Problem to solve — Reproduce the text on the history and flexibility of LLCs word for word, in full.

Text segment —

>>>

For several years, other states were slow to adopt the LLC form because it was unclear how the IRS and courts would apply the Kintner regulations to it. After the IRS finally decided in 1988 in Revenue Ruling 88-76 that Wyoming LLCs were taxable as partnerships, [16] other states began to take the LLC seriously and enacted their own LLC statutes. [13] By 1996, all 50 states and the District of Columbia had LLC statutes. [17] In 1995, the IRS came to the conclusion that the widespread enactment of LLC statutes had undermined the Kintner regulations, and in 1996 it promulgated new regulations establishing a so-called "check the box" (CTB) entity classification election system that went into effect throughout the United States on January 1, 1997. [16]

Flexibility and default rules

LLCs are subject to fewer regulations than traditional corporations, and thus may allow members to create a more flexible management structure than is possible with other corporate forms. As long as the LLC remains within the confines of state law, the operating agreement is responsible for the flexibility the members of the LLC have in deciding how their LLC will be governed. [18] State statutes typically provide automatic or "default" rules for how an LLC will be governed unless the operating agreement provides otherwise, as permitted by statute in the state where the LLC was organized.

<<<

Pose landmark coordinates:
>>>

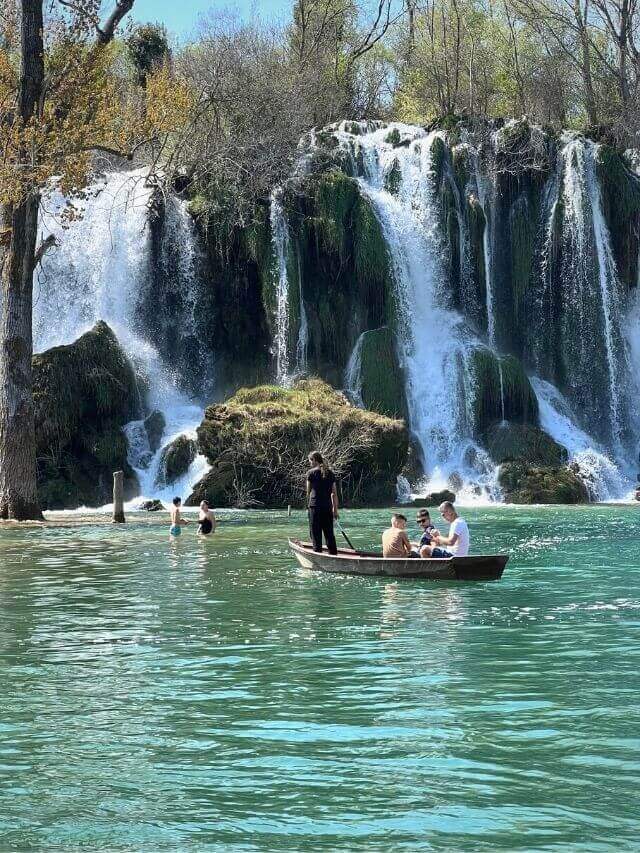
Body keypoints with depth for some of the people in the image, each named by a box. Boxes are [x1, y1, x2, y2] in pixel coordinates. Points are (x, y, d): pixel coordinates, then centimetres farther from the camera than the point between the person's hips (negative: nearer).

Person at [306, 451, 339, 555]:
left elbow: (308, 492, 3)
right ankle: (333, 553, 12)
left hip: (315, 507, -4)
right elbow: (334, 493, 8)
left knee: (316, 534, 1)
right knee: (329, 533, 10)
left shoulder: (311, 473, -4)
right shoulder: (330, 473, 9)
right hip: (328, 507, 4)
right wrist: (335, 509, 11)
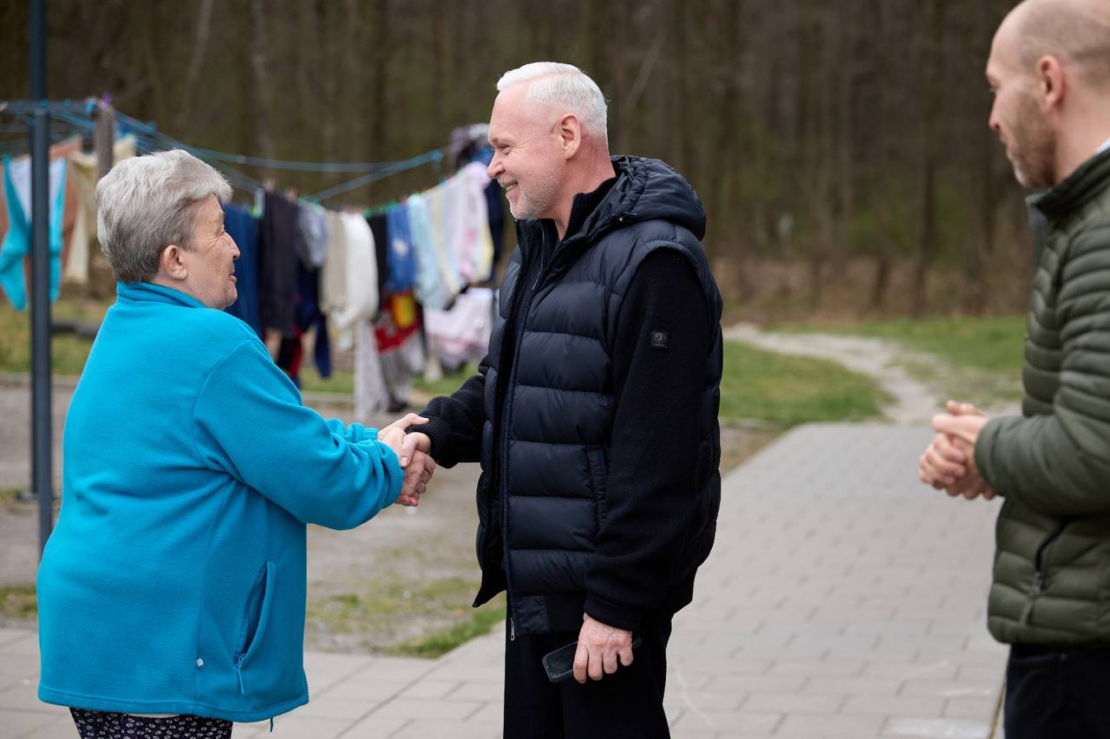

<<<

Reply —
For several years, other states were slow to adopt the LLC form because it was unclear how the IRS and courts would apply the Kintner regulations to it. After the IRS finally decided in 1988 in Revenue Ruling 88-76 that Wyoming LLCs were taxable as partnerships, [16] other states began to take the LLC seriously and enacted their own LLC statutes. [13] By 1996, all 50 states and the District of Columbia had LLC statutes. [17] In 1995, the IRS came to the conclusion that the widespread enactment of LLC statutes had undermined the Kintner regulations, and in 1996 it promulgated new regulations establishing a so-called "check the box" (CTB) entity classification election system that went into effect throughout the United States on January 1, 1997. [16]

Flexibility and default rules

LLCs are subject to fewer regulations than traditional corporations, and thus may allow members to create a more flexible management structure than is possible with other corporate forms. As long as the LLC remains within the confines of state law, the operating agreement is responsible for the flexibility the members of the LLC have in deciding how their LLC will be governed. [18] State statutes typically provide automatic or "default" rules for how an LLC will be governed unless the operating agreement provides otherwise, as permitted by statute in the state where the LLC was organized.